It’s Called a Vacation Because You Vacate

The good news is, the amount of vacation time Americans take is rising. Last year, according to the Harvard Business Review, vacation time on average hit more than two weeks, at 16.8 days, up more than half a day over the previous year.

But the bad news is that many Americans are afraid to take all the vacation time they have. Fifty-four percent of all people in the U.S. report that they don’t take all the vacation coming to them. Forty-three percent of those say that the amount of work facing them upon vacation’s end is the cause, up 5% from the previous year.

It’s not just amount of work, of course, but the fear that vacationers will be seen as insufficiently committed to work, not keeping up, or not enough of a warrior to keep working week in and week out.

Do you fear the digital equivalent of this?

Being Purposefully Disconnected Has Benefits

Adding to all this is the ease by which U.S. workers can be connected. The phone, particularly, but also its siblings the tablet and the laptop mean that the lure of looking at e-mail and phone to check and respond has never been greater.

It’s important, though, to be purposefully disconnected from the office when you’re on vacation. As the HBR points out, taking a break has been proven to relieve stress and can even improve physical health by strengthening immune function. A vacation and good work-life balance is just a good strategy.

The word vacation has its roots in the Latin vacātus. It’s the past participle of “vacāre,” to be empty. Vacation means that the office is empty. It also means that vacationers empty themselves of the things that they are attached to all day, every day at your job. They are not present. Vacating includes cutting ties and connections to the routine. Take the family, but leave your mobile devices and other connecting devices behind.

How to Be Really on Vacation

Is that easier said than done? Not really. Like everything else in business, you need a plan.

One common plan is simply not to check e-mail. Create a message that you will be gone from x date to y date that will greet everyone who sends you an e-mail.

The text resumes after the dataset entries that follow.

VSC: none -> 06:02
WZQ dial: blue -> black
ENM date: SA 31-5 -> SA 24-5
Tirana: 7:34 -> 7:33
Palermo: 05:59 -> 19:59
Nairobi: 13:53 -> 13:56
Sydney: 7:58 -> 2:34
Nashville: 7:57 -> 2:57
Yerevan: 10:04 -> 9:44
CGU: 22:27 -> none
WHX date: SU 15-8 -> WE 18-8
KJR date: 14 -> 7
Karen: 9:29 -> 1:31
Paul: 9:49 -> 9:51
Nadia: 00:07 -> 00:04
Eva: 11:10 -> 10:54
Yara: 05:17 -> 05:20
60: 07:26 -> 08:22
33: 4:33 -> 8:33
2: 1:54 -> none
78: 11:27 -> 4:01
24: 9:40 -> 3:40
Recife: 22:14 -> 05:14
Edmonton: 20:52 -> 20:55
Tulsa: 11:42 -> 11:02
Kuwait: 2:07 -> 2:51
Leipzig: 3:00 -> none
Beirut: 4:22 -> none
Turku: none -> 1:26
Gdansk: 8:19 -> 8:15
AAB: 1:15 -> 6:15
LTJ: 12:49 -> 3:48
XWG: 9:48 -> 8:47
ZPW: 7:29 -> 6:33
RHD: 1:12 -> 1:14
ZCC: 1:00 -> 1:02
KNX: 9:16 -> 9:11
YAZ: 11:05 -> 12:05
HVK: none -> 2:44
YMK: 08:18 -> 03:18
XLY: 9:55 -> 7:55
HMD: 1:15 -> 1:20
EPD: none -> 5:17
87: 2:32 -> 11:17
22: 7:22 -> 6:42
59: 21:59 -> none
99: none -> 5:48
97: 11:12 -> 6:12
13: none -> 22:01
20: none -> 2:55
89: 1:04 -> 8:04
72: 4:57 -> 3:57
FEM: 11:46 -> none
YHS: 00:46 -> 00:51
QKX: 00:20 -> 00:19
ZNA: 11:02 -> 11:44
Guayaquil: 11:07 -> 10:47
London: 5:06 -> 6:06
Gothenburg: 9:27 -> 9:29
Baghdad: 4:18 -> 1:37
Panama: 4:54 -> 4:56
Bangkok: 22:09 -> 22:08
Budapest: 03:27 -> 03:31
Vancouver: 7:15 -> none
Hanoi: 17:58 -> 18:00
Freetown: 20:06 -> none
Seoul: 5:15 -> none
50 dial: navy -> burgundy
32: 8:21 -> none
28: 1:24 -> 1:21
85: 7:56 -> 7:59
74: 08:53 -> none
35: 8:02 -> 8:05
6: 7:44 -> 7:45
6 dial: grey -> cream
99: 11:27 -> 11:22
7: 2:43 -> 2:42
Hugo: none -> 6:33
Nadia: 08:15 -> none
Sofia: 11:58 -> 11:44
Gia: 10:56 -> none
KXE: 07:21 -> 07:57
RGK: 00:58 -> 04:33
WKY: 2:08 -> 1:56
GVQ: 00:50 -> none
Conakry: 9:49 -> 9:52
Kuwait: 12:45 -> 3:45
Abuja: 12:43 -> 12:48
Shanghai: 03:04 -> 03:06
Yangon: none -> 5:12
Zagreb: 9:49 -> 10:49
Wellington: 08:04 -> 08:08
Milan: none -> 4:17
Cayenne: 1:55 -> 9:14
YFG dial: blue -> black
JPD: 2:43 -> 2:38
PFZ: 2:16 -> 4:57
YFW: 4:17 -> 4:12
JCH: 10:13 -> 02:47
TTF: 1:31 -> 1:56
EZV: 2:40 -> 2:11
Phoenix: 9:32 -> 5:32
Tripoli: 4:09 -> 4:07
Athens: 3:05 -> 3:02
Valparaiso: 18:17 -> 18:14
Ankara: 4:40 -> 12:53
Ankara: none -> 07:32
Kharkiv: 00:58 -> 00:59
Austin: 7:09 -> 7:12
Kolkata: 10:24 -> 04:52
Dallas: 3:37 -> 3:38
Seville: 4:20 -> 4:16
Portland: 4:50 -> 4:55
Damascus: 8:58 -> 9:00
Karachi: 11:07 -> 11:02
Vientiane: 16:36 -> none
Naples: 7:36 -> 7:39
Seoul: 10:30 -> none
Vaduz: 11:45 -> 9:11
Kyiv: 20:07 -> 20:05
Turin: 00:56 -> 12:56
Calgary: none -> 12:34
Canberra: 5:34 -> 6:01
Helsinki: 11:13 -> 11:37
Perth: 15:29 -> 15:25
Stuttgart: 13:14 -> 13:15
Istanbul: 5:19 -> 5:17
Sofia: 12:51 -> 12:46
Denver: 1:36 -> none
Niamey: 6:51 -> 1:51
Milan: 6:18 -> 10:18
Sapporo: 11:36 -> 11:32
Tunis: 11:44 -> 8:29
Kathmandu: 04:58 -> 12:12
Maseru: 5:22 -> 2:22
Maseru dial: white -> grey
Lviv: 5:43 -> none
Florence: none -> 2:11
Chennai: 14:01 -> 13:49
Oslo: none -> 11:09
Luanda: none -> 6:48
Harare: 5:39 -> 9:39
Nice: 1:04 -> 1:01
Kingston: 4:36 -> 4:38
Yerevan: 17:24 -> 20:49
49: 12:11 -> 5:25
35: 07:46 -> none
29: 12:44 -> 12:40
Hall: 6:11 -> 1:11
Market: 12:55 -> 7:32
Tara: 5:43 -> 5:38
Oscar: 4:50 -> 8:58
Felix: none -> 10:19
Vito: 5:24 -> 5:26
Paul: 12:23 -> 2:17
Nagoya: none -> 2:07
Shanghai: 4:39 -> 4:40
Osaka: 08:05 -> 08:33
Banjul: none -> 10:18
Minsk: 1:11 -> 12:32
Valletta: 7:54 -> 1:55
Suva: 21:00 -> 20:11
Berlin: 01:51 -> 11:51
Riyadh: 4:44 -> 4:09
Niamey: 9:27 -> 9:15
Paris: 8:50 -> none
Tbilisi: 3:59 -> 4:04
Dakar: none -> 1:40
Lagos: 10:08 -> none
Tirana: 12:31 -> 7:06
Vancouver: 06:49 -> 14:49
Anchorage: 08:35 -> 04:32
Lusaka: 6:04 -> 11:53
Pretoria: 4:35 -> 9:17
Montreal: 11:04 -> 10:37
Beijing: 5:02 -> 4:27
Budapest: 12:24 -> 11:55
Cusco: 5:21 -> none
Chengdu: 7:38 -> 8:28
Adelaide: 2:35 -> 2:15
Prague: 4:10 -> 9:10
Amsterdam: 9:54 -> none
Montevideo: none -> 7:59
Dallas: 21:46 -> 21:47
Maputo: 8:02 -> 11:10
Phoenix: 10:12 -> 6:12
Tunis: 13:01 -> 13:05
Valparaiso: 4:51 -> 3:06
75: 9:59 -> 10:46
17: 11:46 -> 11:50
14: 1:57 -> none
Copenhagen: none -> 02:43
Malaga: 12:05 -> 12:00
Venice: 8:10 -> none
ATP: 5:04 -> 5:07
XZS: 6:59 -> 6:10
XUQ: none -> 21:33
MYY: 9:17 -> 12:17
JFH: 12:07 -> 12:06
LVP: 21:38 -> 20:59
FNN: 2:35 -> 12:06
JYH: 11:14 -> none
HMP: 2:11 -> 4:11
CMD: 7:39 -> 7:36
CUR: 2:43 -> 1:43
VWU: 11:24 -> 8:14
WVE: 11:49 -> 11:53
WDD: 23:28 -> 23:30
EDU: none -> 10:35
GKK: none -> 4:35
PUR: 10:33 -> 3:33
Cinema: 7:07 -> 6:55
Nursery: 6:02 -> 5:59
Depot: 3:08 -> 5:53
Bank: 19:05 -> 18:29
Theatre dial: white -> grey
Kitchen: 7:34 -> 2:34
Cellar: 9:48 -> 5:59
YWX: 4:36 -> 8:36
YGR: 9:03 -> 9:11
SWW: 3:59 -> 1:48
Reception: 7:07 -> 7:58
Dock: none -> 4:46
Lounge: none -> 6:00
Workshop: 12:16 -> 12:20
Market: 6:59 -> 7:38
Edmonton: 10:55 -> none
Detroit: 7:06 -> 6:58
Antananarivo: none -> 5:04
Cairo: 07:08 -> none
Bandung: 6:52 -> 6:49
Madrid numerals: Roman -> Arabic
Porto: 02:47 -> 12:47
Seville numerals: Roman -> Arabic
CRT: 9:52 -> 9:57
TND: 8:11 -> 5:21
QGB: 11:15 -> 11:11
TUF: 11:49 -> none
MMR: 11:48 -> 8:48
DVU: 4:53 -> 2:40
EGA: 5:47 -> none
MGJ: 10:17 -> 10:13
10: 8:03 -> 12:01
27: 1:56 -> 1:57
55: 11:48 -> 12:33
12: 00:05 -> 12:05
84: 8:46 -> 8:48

Media chief Arianna Huffington, writing in the Harvard Business Review, even recommends a tool called Thrive Global that will not only send an e-mail like this but delete the e-mail that prompted it. Her rationale? To free busy people from the stress a tidal wave of email can create. They simply won’t see a tidal wave of messages! The other idea is that, if an e-mail is urgent, the sender can re-contact you once you’ve returned.

Another idea? “Hide” your devices. Many conferences and vacations dedicated to purposefully disconnecting literally do this, taking away any smartphone, tablet, or laptop on your person or in your luggage.

Hiding doesn’t have to be literal to be effective. Put them in a designated place that is not to be accessed as you go to the beach, the lake, or the slope.

Take a vacation. It will all be there when you return.